Stored items
◇ ◇ ◇ ◇
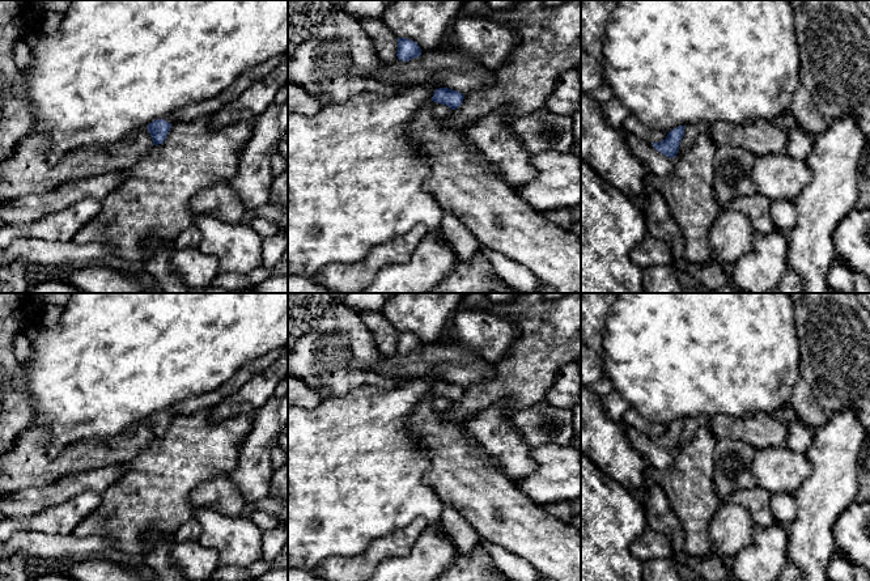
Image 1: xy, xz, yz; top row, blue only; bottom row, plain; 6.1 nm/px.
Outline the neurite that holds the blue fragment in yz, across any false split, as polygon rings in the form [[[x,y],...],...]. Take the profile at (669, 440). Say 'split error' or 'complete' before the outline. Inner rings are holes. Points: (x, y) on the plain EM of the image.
complete; [[[679,419],[674,421],[667,427],[665,433],[659,436],[652,436],[653,440],[666,450],[674,451],[678,448],[679,438],[684,428],[684,420],[686,419]]]

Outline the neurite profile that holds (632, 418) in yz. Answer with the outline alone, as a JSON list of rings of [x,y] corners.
[[[631,406],[624,412],[623,423],[649,436],[659,436],[667,431],[666,425],[652,424],[637,410],[635,410]]]

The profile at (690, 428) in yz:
[[[756,412],[746,419],[699,415],[684,420],[678,448],[687,445],[700,427],[708,428],[716,440],[739,440],[752,449],[782,448],[788,440],[786,424],[767,414]]]

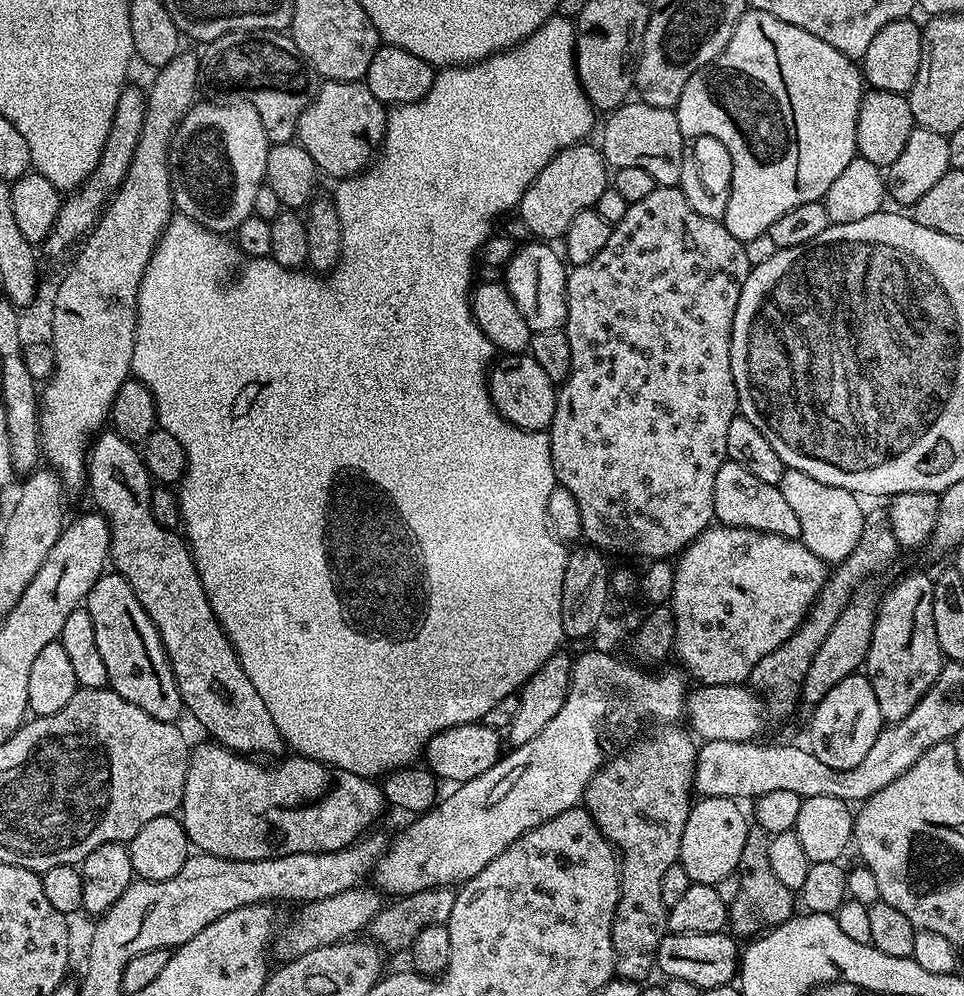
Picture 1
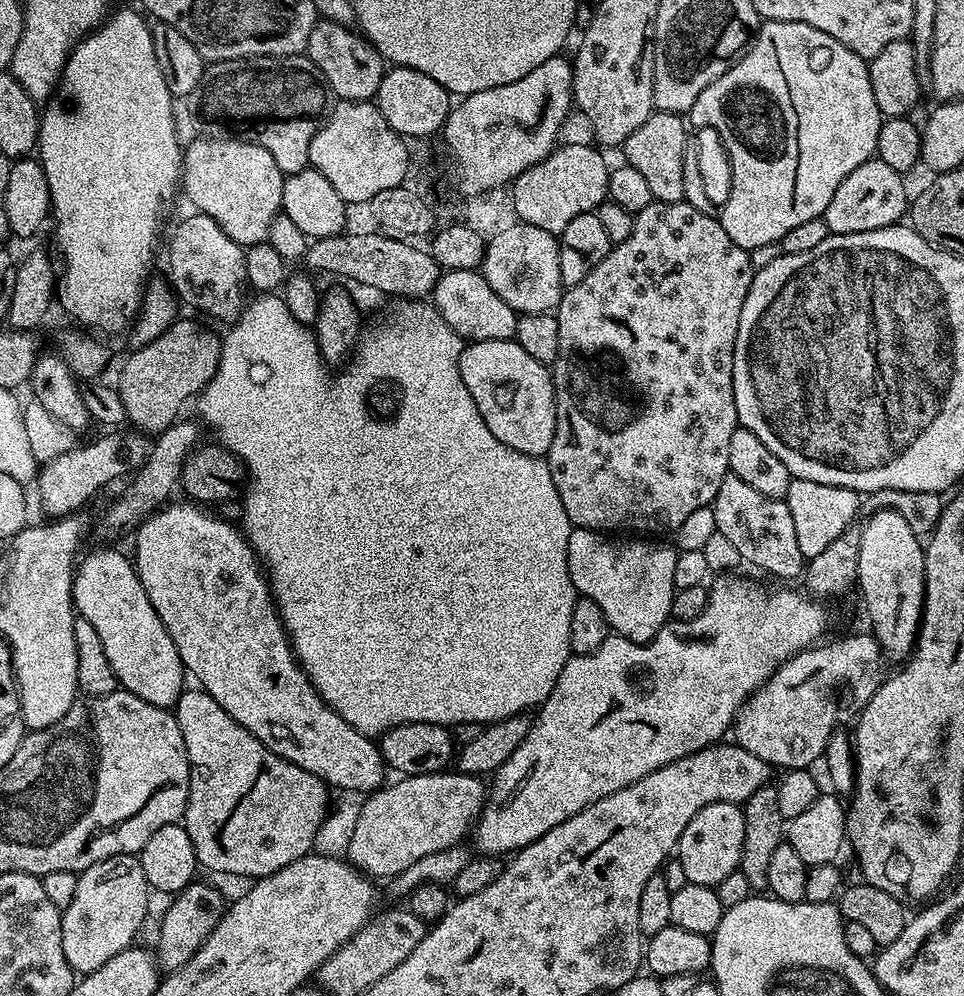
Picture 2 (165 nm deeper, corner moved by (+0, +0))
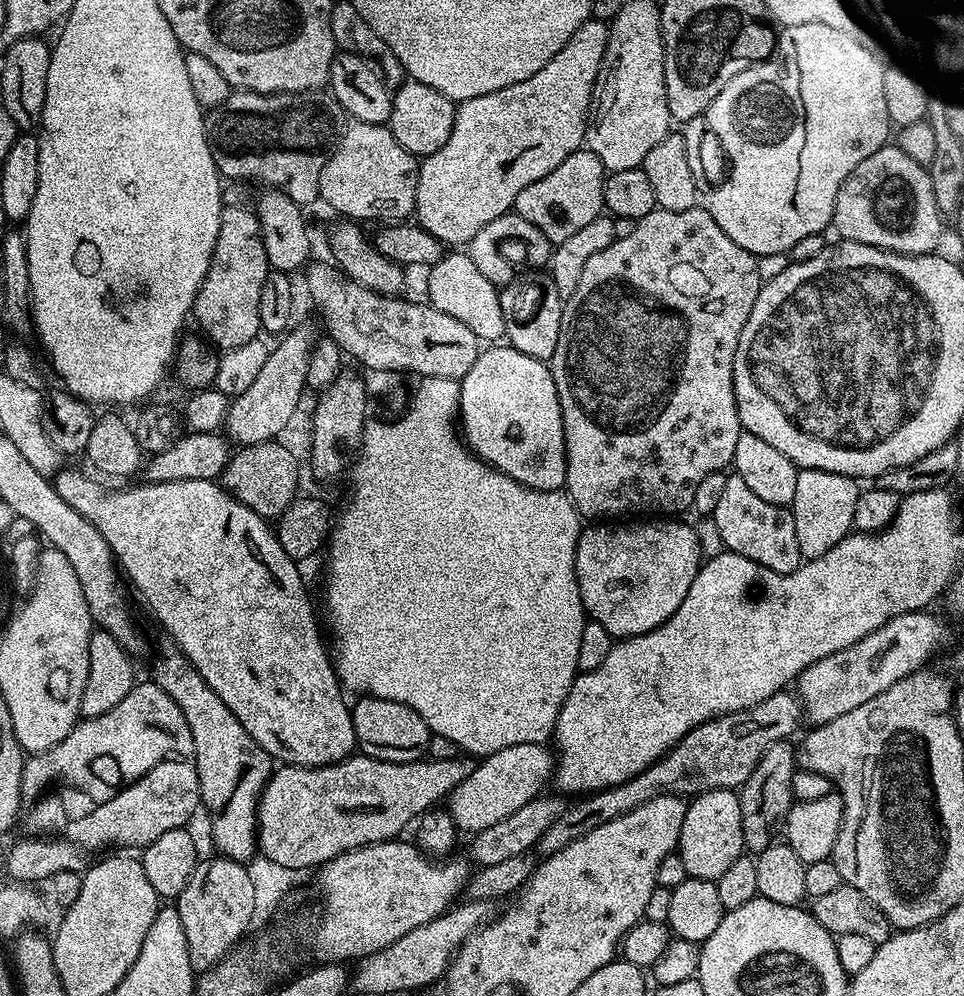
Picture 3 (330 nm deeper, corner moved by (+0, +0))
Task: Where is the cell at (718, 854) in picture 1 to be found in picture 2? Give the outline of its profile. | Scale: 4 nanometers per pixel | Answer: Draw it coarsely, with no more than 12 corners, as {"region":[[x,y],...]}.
{"region":[[714,802],[682,830],[689,884],[737,871],[744,809]]}

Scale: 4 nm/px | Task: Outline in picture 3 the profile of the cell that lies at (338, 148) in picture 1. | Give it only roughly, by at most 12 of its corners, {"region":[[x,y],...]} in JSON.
{"region":[[352,120],[322,166],[341,217],[400,222],[417,157],[387,126]]}

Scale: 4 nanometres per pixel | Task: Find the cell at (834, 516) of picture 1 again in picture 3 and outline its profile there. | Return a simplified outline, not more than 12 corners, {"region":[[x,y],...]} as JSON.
{"region":[[798,471],[798,550],[817,560],[853,531],[861,485]]}

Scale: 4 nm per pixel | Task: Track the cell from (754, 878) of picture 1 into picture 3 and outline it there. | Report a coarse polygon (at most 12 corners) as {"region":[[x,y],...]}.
{"region":[[779,740],[738,789],[749,853],[772,831],[794,803],[794,748]]}

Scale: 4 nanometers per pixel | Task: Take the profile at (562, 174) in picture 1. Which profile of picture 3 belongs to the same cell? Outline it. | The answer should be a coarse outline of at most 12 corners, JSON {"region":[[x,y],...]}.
{"region":[[570,154],[514,205],[555,246],[604,211],[602,162]]}

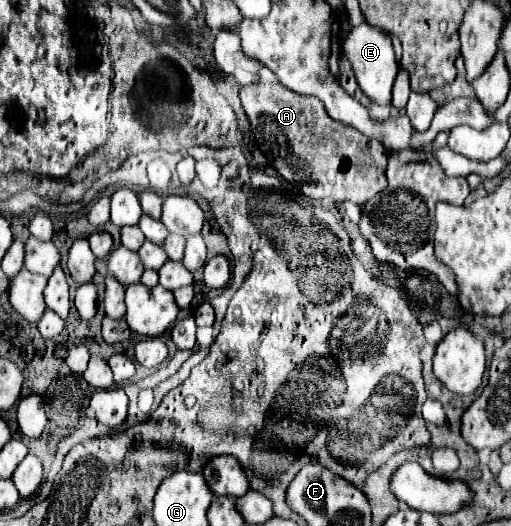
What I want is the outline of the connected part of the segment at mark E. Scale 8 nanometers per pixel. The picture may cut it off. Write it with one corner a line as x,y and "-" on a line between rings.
361,23
359,27
353,27
351,35
347,37
347,41
343,45
343,51
349,57
349,63
353,67
353,73
357,77
361,91
371,101
375,101
379,105
389,105
391,103
391,87
393,87
395,75
399,71
397,61
395,61
395,53
393,53
393,45
391,45
391,37
373,29
367,23

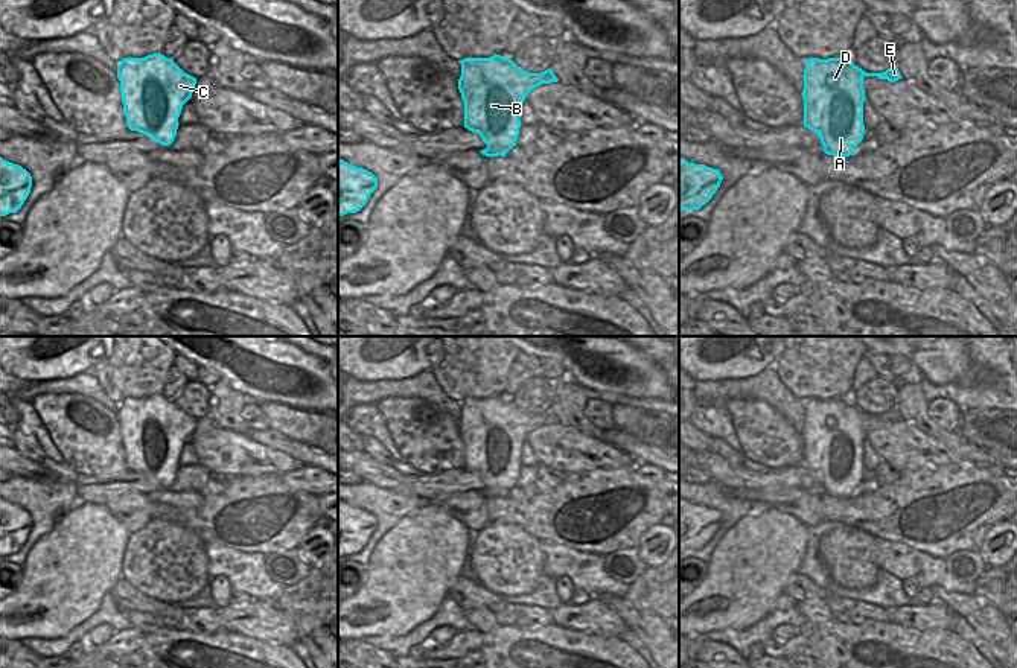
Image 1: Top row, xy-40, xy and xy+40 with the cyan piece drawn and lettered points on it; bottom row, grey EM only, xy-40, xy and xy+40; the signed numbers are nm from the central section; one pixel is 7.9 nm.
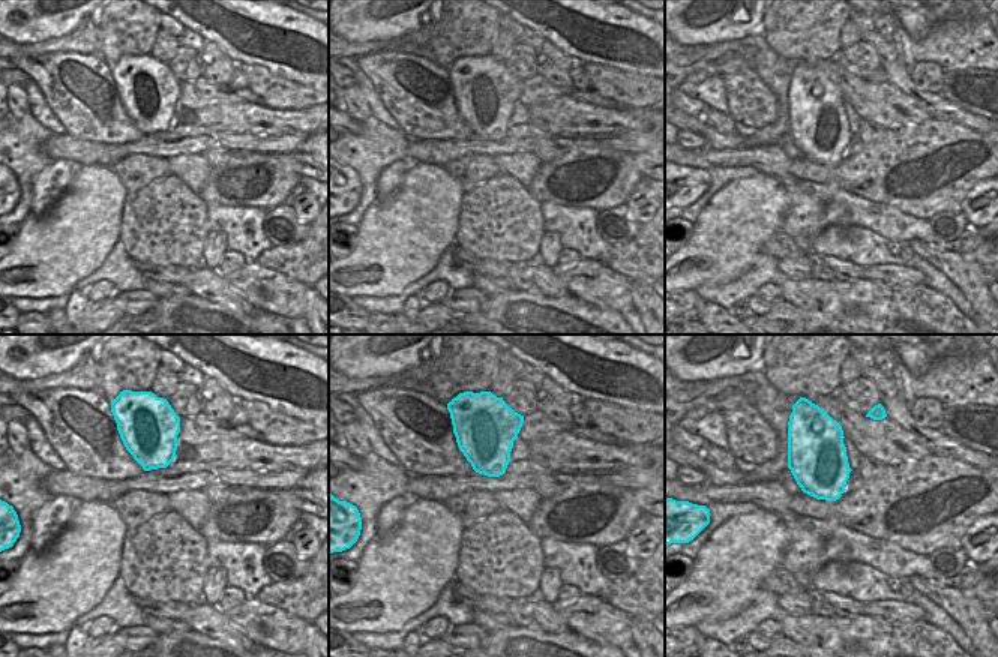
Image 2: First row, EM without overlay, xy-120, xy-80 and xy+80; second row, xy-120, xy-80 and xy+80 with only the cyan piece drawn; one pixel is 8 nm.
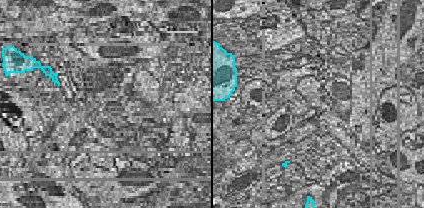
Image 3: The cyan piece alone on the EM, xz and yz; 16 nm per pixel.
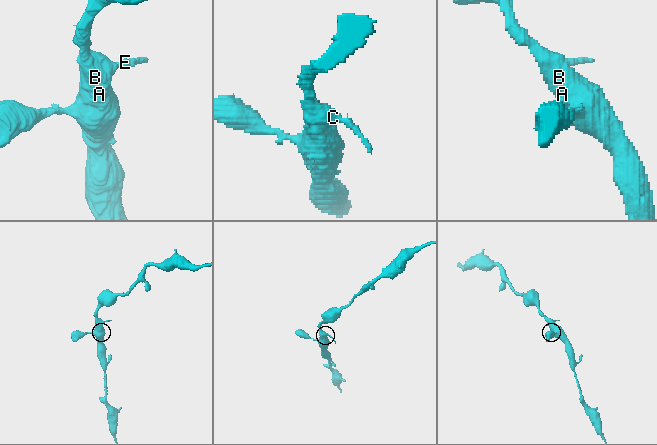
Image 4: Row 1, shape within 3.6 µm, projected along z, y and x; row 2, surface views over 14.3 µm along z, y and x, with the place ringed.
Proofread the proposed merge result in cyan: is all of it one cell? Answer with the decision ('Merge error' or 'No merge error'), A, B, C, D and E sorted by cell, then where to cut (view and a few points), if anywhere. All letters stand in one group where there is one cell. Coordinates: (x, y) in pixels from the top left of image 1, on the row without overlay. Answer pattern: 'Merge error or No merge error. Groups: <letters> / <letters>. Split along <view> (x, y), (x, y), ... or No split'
No merge error. Groups: A B C D E. No split

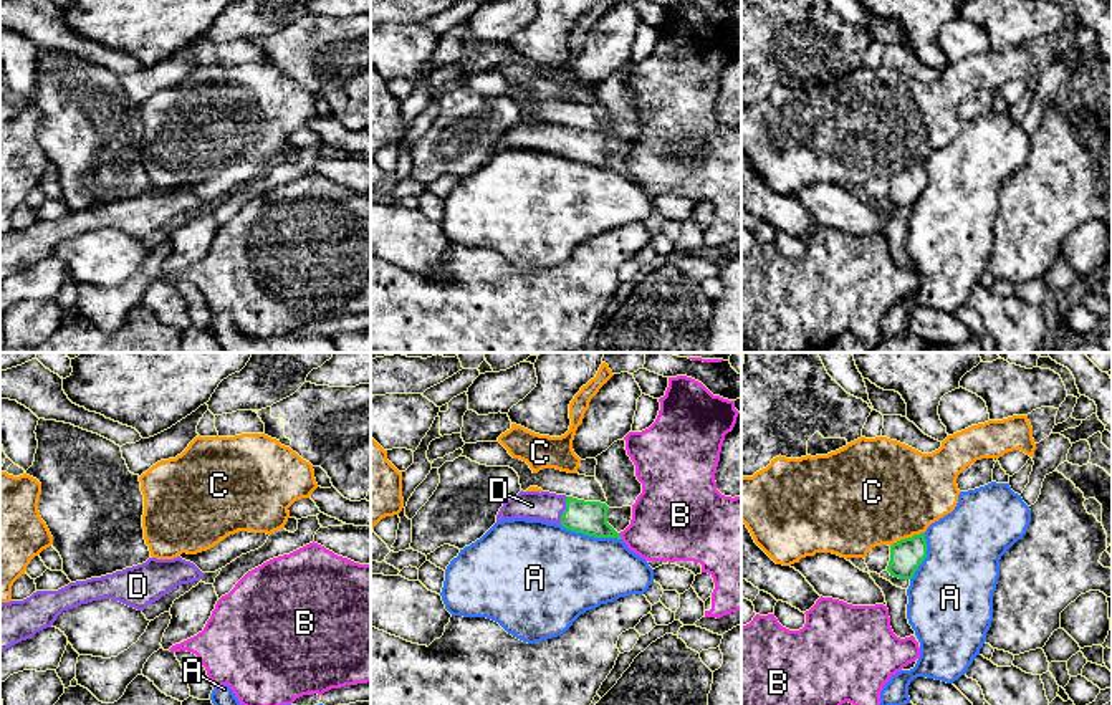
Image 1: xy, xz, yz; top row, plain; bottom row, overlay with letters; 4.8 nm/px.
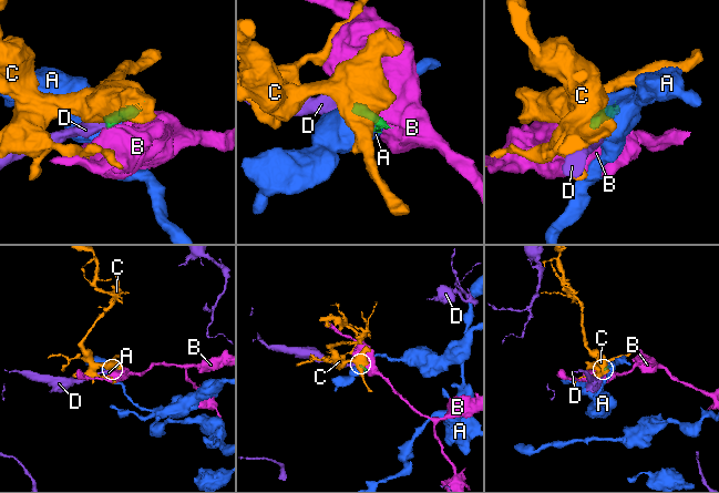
◇ ◇ ◇ ◇
Problem details >>
Give the entries again word for word, but skip the pictures.

Written response >>
Image 1: xy, xz, yz; top row, blue only; bottom row, plain; 6.1 nm/px.
Outline the neurite that holds the blue fragment in yz, across any false split, as polygon rings in the form [[[x,y],...],...]. Take the profile at (669, 440). Say 'split error' or 'complete' before the outline. Inner rings are holes. Points: (x, y) on the plain EM of the image.
complete; [[[679,419],[674,421],[667,427],[665,433],[659,436],[652,436],[653,440],[666,450],[674,451],[678,448],[679,438],[684,428],[684,420],[686,419]]]

Outline the neurite profile that holds (632, 418) in yz. Answer with the outline alone, as a JSON list of rings of [x,y] corners.
[[[631,406],[624,412],[623,423],[649,436],[659,436],[667,431],[666,425],[652,424],[637,410],[635,410]]]

The profile at (690, 428) in yz:
[[[756,412],[746,419],[699,415],[684,420],[678,448],[687,445],[700,427],[708,428],[716,440],[739,440],[752,449],[782,448],[788,440],[786,424],[767,414]]]

Picture 1
Picture 2 (165 nm deeper, corner moved by (+0, +0))
Picture 3 (330 nm deeper, corner moved by (+0, +0))
Task: Where is the cell at (718, 854) in picture 1 to be found in picture 2? Give the outline of its profile. | Scale: 4 nanometers per pixel | Answer: Draw it coarsely, with no more than 12 corners, as {"region":[[x,y],...]}.
{"region":[[714,802],[682,830],[689,884],[737,871],[744,809]]}

Scale: 4 nm/px | Task: Outline in picture 3 the profile of the cell that lies at (338, 148) in picture 1. | Give it only roughly, by at most 12 of its corners, {"region":[[x,y],...]} in JSON.
{"region":[[352,120],[322,166],[341,217],[400,222],[417,157],[387,126]]}

Scale: 4 nanometres per pixel | Task: Find the cell at (834, 516) of picture 1 again in picture 3 and outline its profile there. | Return a simplified outline, not more than 12 corners, {"region":[[x,y],...]} as JSON.
{"region":[[798,471],[798,550],[817,560],[853,531],[861,485]]}

Scale: 4 nm per pixel | Task: Track the cell from (754, 878) of picture 1 into picture 3 and outline it there. | Report a coarse polygon (at most 12 corners) as {"region":[[x,y],...]}.
{"region":[[779,740],[738,789],[749,853],[772,831],[794,803],[794,748]]}

Scale: 4 nanometers per pixel | Task: Take the profile at (562, 174) in picture 1. Which profile of picture 3 belongs to the same cell? Outline it. | The answer should be a coarse outline of at most 12 corners, JSON {"region":[[x,y],...]}.
{"region":[[570,154],[514,205],[555,246],[604,211],[602,162]]}

What I want is the outline of the connected part of the segment at mark E. Scale 8 nanometers per pixel. The picture may cut it off. Write it with one corner a line as x,y and "-" on a line between rings.
361,23
359,27
353,27
351,35
347,37
347,41
343,45
343,51
349,57
349,63
353,67
353,73
357,77
361,91
371,101
375,101
379,105
389,105
391,103
391,87
393,87
395,75
399,71
397,61
395,61
395,53
393,53
393,45
391,45
391,37
373,29
367,23

Image 1: Top row, xy-40, xy and xy+40 with the cyan piece drawn and lettered points on it; bottom row, grey EM only, xy-40, xy and xy+40; the signed numbers are nm from the central section; one pixel is 7.9 nm.
Image 2: First row, EM without overlay, xy-120, xy-80 and xy+80; second row, xy-120, xy-80 and xy+80 with only the cyan piece drawn; one pixel is 8 nm.
Image 3: The cyan piece alone on the EM, xz and yz; 16 nm per pixel.
Image 4: Row 1, shape within 3.6 µm, projected along z, y and x; row 2, surface views over 14.3 µm along z, y and x, with the place ringed.
Proofread the proposed merge result in cyan: is all of it one cell? Answer with the decision ('Merge error' or 'No merge error'), A, B, C, D and E sorted by cell, then where to cut (view and a few points), if anywhere. All letters stand in one group where there is one cell. Coordinates: (x, y) in pixels from the top left of image 1, on the row without overlay. Answer pattern: 'Merge error or No merge error. Groups: <letters> / <letters>. Split along <view> (x, y), (x, y), ... or No split'
No merge error. Groups: A B C D E. No split

Image 1: xy, xz, yz; top row, plain; bottom row, overlay with letters; 4.8 nm/px.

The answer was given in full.